In any case, once Lupin finally appears as himself in the story, we discover that his gang of accomplices are actually his faithful servants. Yes, it seems that Lupin is a member of the idle classes of the wealthy himself.
This casts a new glimpse on his targets in the book. Lupin is seeking to humiliate a capitalist businessman who values money for its own sake, artefacts for their financial value, and bettering himself at the expense of others.
Yet perhaps what Lupin really dislikes is work. He is a wealthy idler who has time and resources to plough into his criminal activities, whereas Gournay-Martin is a man who works for a living in the grubby field of business. He is admittedly an unpleasant man, and I doubt many readers will pity his sufferings.
A similar contempt comes into Lupin’s attitude towards the two detectives. Formery, the examining magistrate, is a man of little intelligence or imagination. He cannot even believe the evidence of his senses that Lupin is behind the crimes planned and undertaken.
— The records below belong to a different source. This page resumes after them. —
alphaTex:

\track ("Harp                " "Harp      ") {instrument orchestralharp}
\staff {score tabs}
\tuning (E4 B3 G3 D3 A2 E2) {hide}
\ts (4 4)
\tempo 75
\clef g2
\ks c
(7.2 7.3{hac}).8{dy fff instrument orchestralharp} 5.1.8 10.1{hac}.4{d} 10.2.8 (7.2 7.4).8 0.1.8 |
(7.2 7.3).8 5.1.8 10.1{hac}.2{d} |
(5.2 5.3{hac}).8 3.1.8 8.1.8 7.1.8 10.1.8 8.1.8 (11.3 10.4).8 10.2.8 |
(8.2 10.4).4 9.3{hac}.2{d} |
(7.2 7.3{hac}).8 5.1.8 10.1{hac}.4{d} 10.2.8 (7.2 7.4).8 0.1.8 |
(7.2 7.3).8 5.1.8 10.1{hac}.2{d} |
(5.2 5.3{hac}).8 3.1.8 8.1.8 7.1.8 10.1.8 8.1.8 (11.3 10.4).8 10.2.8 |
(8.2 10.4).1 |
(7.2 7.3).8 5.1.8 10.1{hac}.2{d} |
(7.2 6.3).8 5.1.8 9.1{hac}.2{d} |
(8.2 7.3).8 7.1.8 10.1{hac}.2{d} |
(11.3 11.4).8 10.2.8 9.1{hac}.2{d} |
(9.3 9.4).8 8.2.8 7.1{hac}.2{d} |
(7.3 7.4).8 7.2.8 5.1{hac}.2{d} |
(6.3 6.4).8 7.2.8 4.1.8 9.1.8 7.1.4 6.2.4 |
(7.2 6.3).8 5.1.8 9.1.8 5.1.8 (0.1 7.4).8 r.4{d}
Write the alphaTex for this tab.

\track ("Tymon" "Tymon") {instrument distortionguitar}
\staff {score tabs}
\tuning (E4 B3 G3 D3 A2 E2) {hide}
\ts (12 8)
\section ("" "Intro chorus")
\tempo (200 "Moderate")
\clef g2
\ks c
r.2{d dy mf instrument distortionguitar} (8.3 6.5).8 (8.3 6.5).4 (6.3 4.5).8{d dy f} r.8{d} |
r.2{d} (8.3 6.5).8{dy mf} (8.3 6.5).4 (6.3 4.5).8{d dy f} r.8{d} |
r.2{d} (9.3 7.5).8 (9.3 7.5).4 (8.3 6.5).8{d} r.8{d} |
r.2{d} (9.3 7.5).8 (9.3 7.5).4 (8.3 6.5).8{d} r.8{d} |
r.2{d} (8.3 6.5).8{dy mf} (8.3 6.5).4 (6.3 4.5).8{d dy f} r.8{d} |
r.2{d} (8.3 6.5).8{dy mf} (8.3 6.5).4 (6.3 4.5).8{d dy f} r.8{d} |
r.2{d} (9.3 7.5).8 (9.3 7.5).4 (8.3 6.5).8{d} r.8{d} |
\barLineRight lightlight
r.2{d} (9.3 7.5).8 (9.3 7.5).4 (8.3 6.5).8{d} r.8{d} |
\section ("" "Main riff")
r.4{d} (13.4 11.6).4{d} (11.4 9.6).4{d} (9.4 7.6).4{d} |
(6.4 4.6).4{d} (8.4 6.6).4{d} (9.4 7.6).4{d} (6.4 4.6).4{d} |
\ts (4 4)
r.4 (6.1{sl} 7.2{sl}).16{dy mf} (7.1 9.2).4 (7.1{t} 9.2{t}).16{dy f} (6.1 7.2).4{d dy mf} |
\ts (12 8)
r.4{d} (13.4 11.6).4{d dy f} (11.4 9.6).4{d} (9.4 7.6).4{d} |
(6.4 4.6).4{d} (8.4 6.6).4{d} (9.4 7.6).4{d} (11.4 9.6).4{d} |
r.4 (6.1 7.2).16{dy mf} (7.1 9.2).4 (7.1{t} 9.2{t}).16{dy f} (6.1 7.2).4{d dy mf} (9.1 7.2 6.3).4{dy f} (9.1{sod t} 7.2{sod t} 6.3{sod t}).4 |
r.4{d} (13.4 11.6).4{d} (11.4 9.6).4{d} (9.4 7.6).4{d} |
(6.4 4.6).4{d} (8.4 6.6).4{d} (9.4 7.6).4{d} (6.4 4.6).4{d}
Guerchard is the sharper detective, and he comes close to giving Lupin a run for his money at times. However the original author Maurice Leblanc and the man who converted this into a novel Edgar Jepson seem to share Lupin’s own opinion that Guerchard is Lupin’s intellectual inferior.
A successful criminal, it seems, has to be someone from the superior upper classes. There is no Sherlock Holmes figure here, though it is clear that Leblanc and Jepson would like there to be one. There is a sly reference to “Holmlock Shears, the great English detective” who was outwitted by Lupin, which is much as copyright laws would have allowed at the time.
For much of the book, Lupin is only heard about. We know he has robbed Gournay-Martin, and plans to do so again. The story is filtered through the Duke of Charmerace, an idle aristocrat who is engaged to Gournay-Martin’s detestable daughter.
The Duke has come back from a long absence abroad to marry Germaine, but seems to despise her and her father. He views their plight with amused contempt. He does seem to have a soft spot for Germaine’s beautiful secretary Sonia. Sonia has secrets of her own, and the Duke is protective towards the woman.
For much of the book, the Duke observes and encourages Guerchard’s efforts to find Lupin. It is evident that the Duke has the higher intellect however, and that he is more amused than concerned to find the stolen items.
When the plot twist finally comes, it will surprise nobody whatsoever. The more interesting wrinkle is the personality of Lupin when he finally emerges as himself. Far from being suave and amused, he is anxious and angsty, an exhausted man who is worn out with the effort of appearing suave and amused.
The story ends predictably enough, but that is hardly the point here. The pleasure is in the telling. Occasionally the minutiae of the investigation slows things down, but overall this is an enjoyable but undemanding book.